I am an associate professor in political science at the University of Paris Nanterre. I am a member of the Institute for Social Sciences of Politics (ISP), and a junior member of the Institut Universitaire de France (IUF).

In 2021-2022, I am on research leave and based as Member with the Institute for Advanced Study in Princeton.

My research and teaching come together around a fundamental concern about what we can learn from regions long considered at the margins of the world. I have written on political violence, France’s (post)colonial policy in Africa as well as biometrics. I have also worked on gender and armed conflicts as well as academic freedom.

In my first research, I studied armed violence and conflicts and established an agenda for thinking about the place of violence in both politics and society. Based on ethnographic fieldwork in Chad, my research shows why war is part of the modern, day-to-day framework of politics in Chad as well as in so many other countries around the world. I pay particular attention to the routine forms of violence that mark the “inter-war”, the times and spaces in which war seems to be suspended.

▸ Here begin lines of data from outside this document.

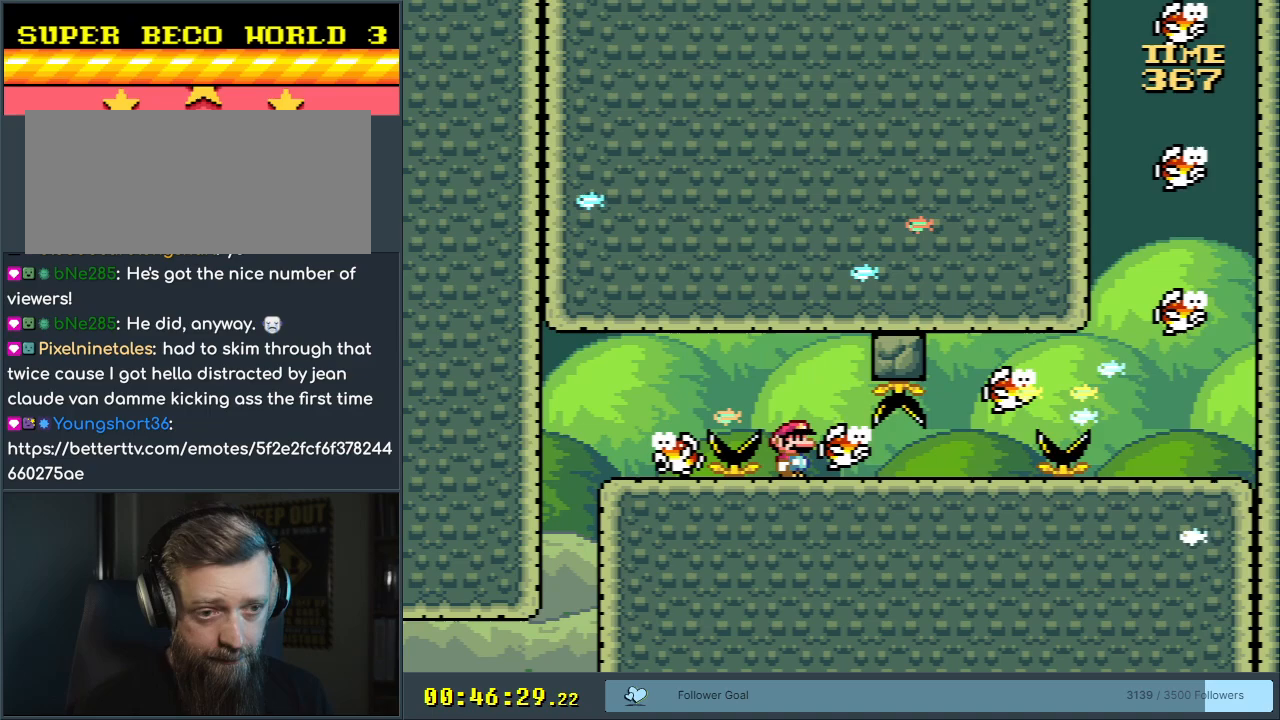
{"buttons": ["DPAD_RIGHT"], "events": [[350, "DPAD_RIGHT", "down"]]}
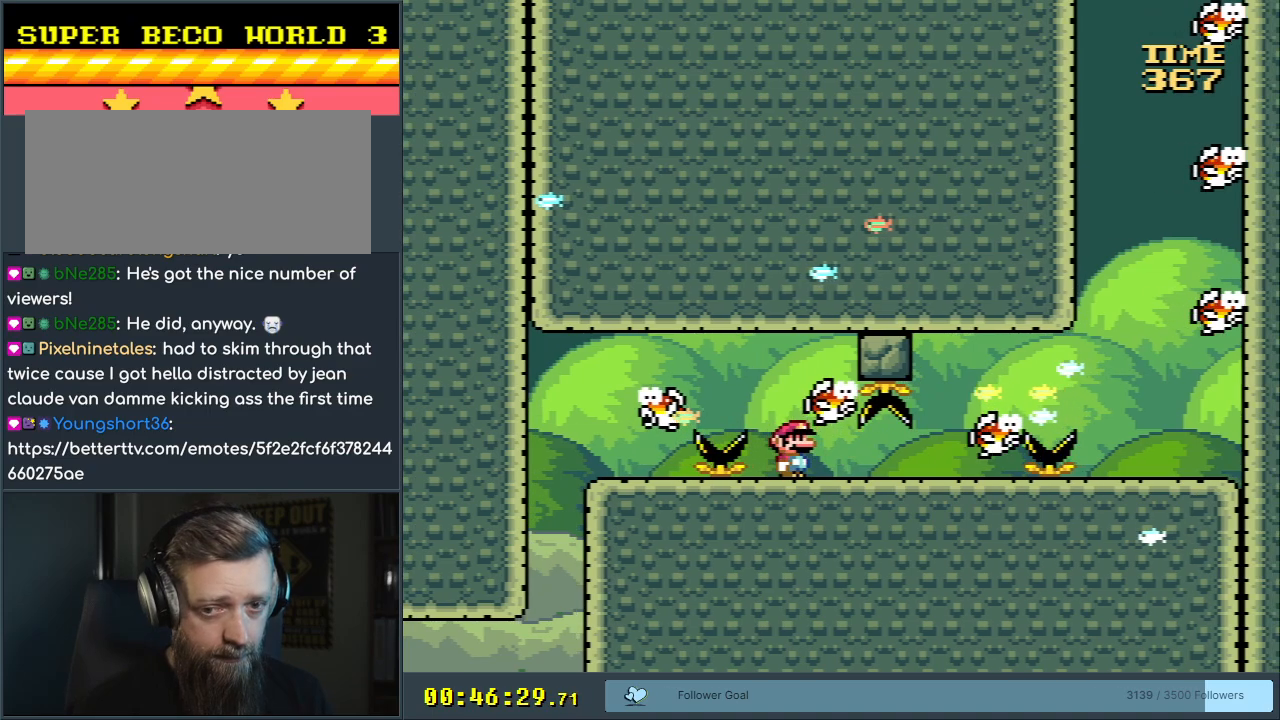
{"buttons": ["DPAD_RIGHT"], "events": []}
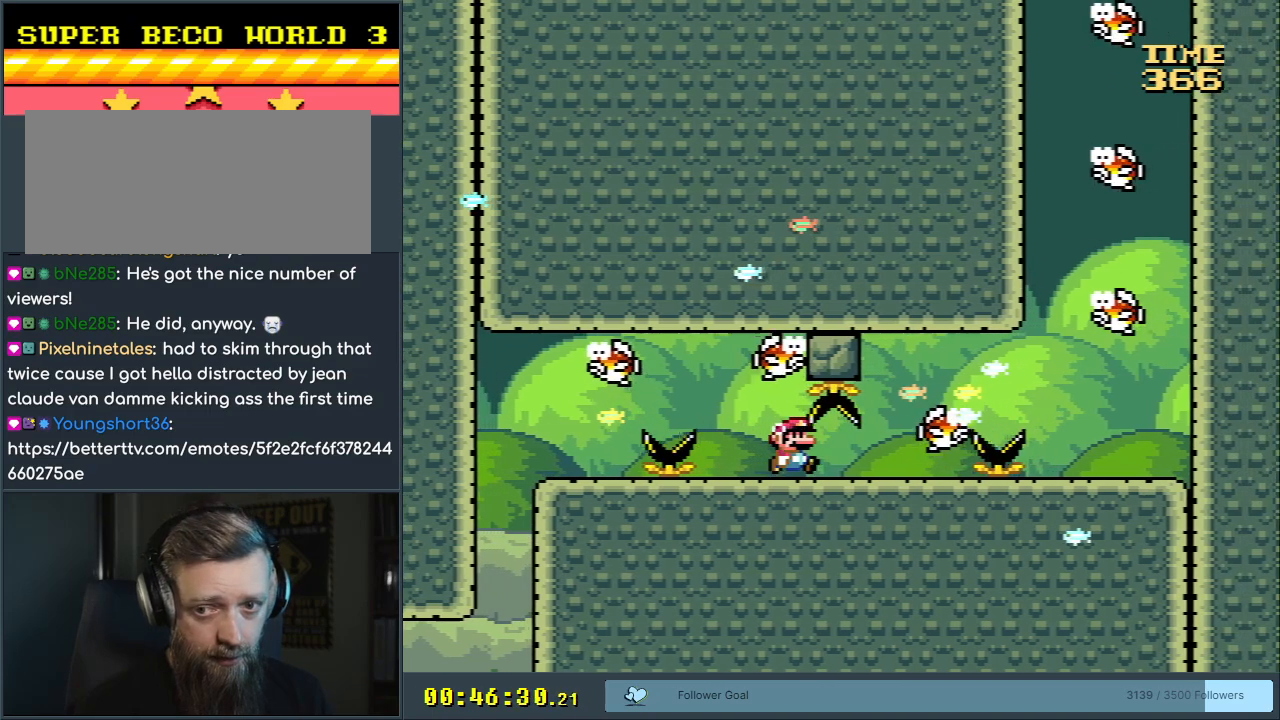
{"buttons": [], "events": [[467, "DPAD_RIGHT", "up"]]}
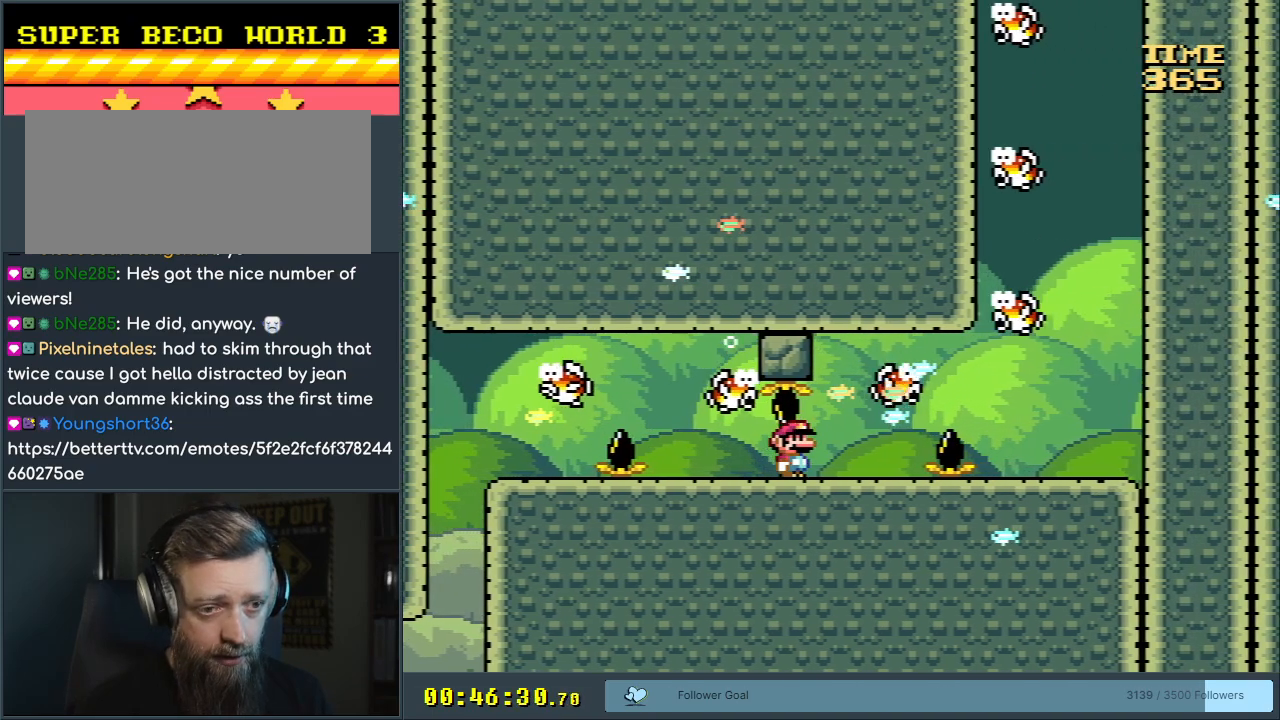
{"buttons": [], "events": []}
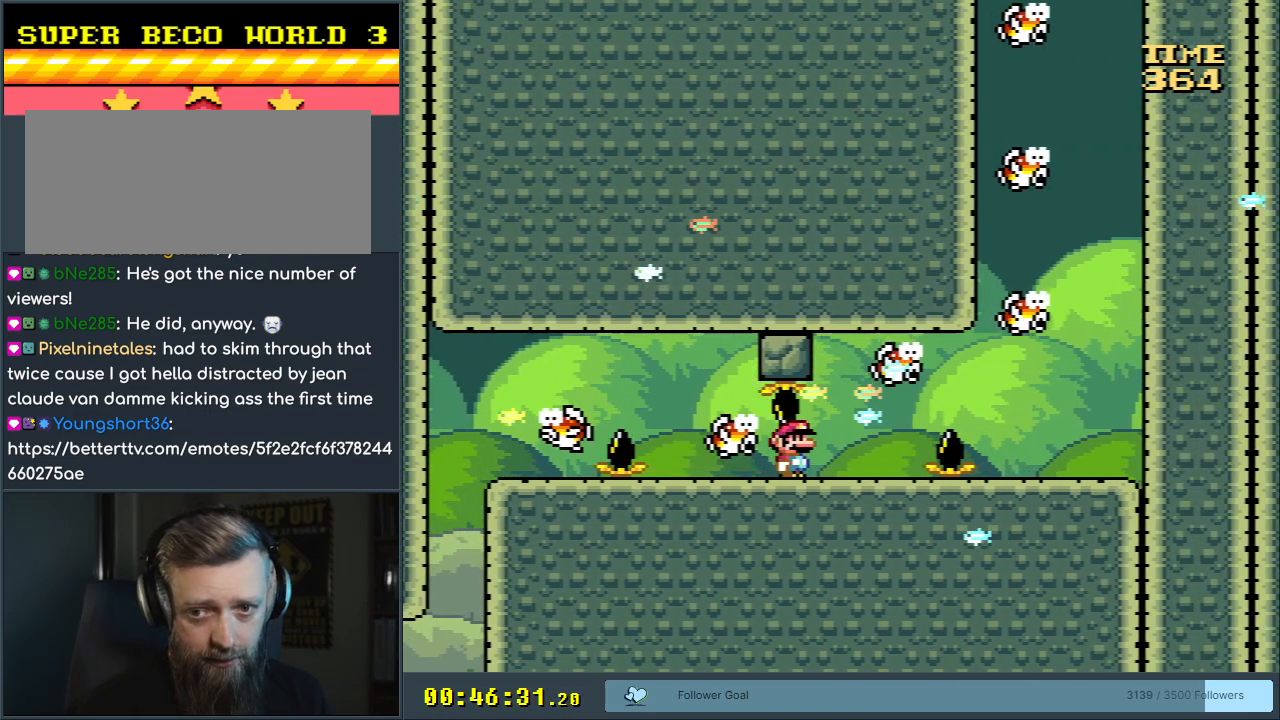
{"buttons": [], "events": []}
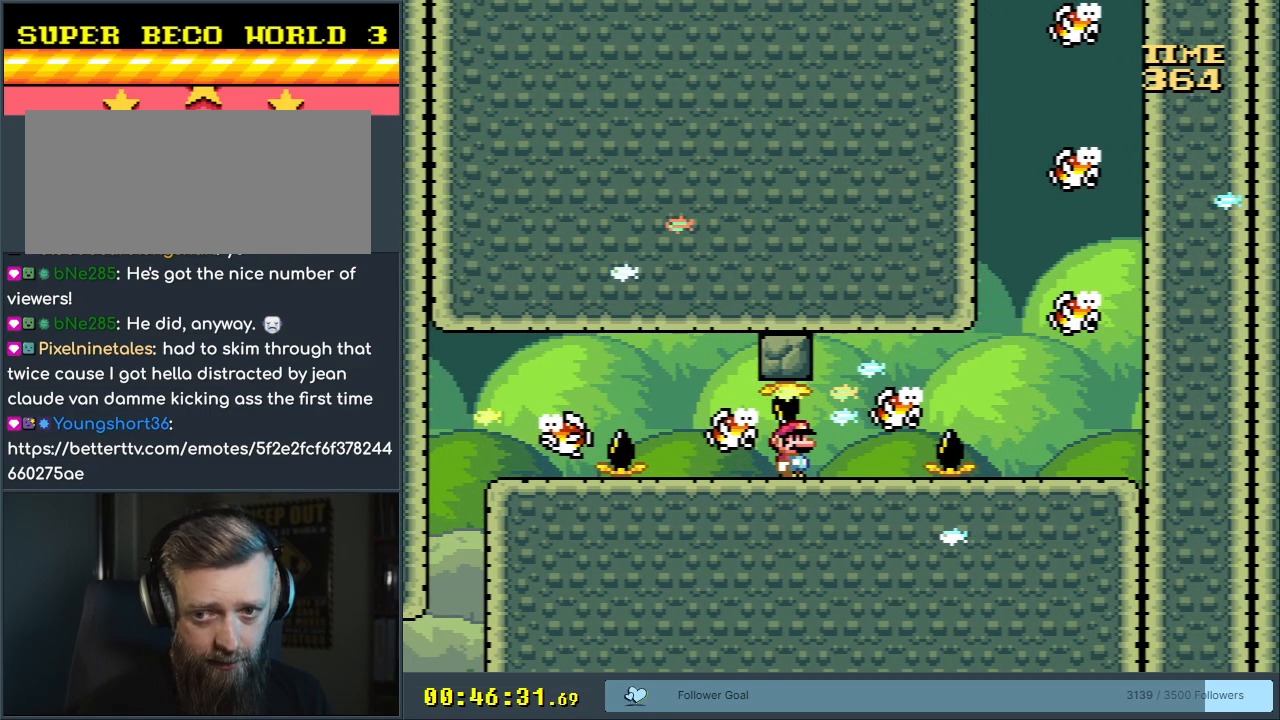
{"buttons": [], "events": []}
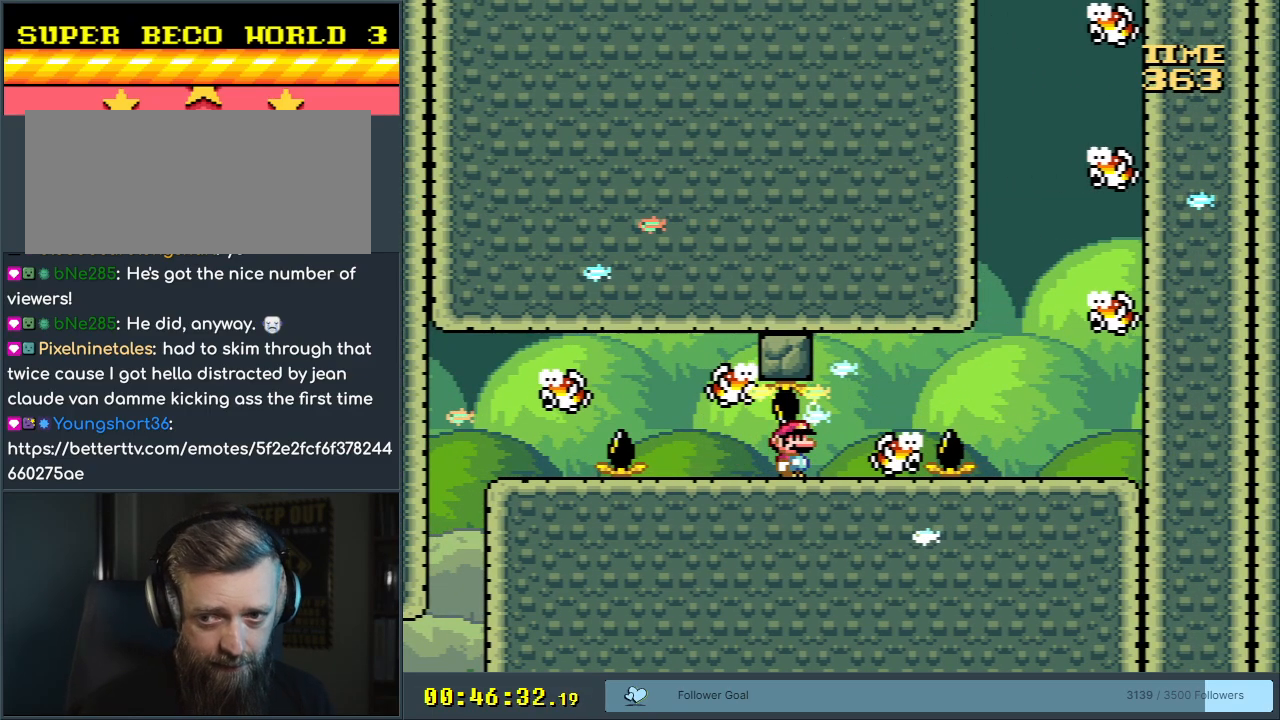
{"buttons": [], "events": []}
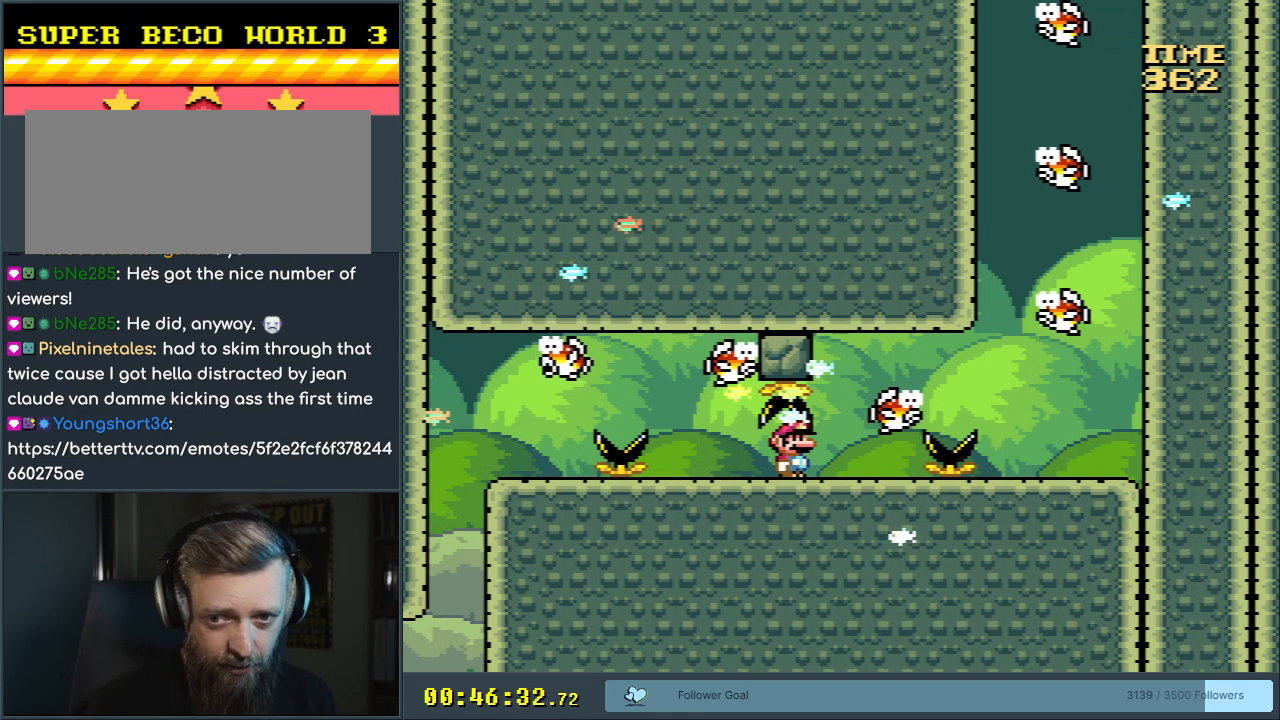
{"buttons": [], "events": []}
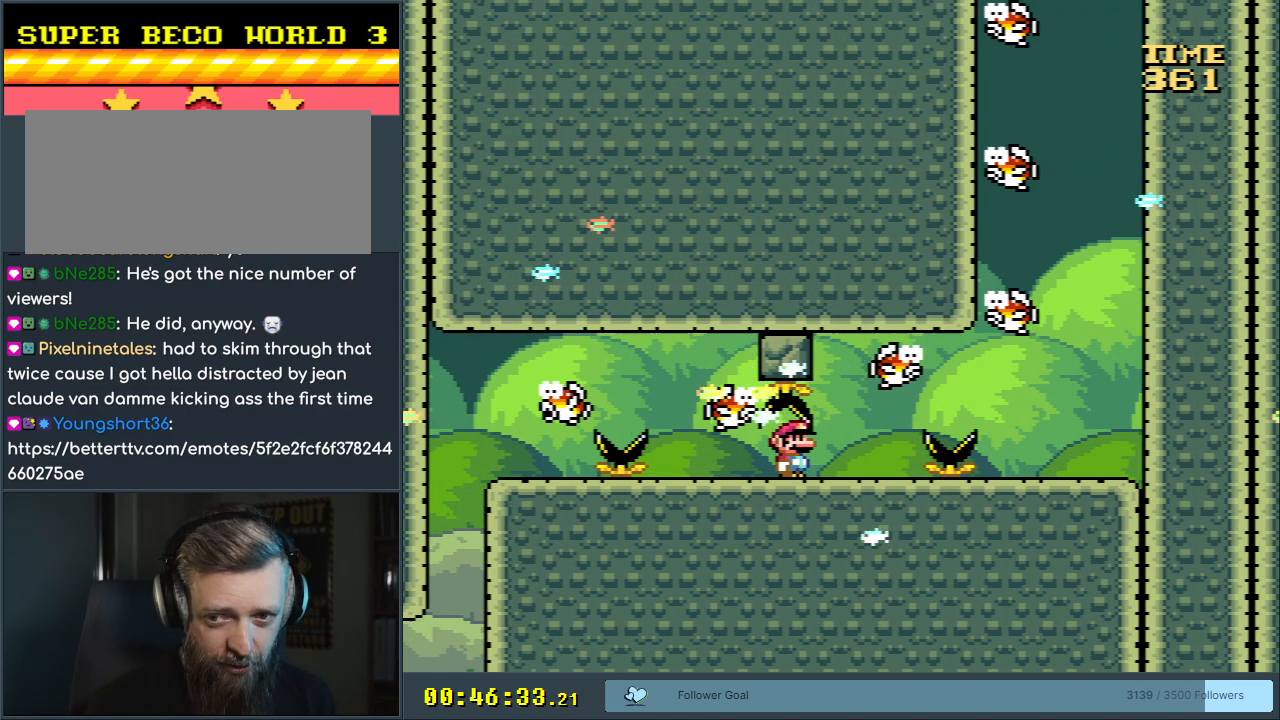
{"buttons": [], "events": []}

In my follow-up research, I have delved further into both the historical and transnational ramifications of armed violence in Chad and the Sahel. Exploring the role of the former colonial power, I point to an irony: seen from Chad, France has a violent and conflict-ridden history too.

My most recent work examines biometric voting in Africa. I investigate how biometrics has been designed and implemented, from the private companies to the voters in Africa. The deployment of biometric voting in Africa matters not only on its own terms, but also because the circulation of this commodified and technologically-framed conception of politics has troubling implications for democracy.

Beyond my daytime job, I am on the editorial board of Cultures & Conflits, an International Political Sociology journal published in Paris. I am also an editor at Afrique XXI, a French-speaking online media devoted to Africa.

I received my PhD in political science at Sciences Po Paris in 2009. Prior to my appointment at the University of Paris Nanterre, I was a Marie Curie post-doctoral fellow at the University of California, Berkeley. I am the recipient of the 2017 CNRS bronze medal.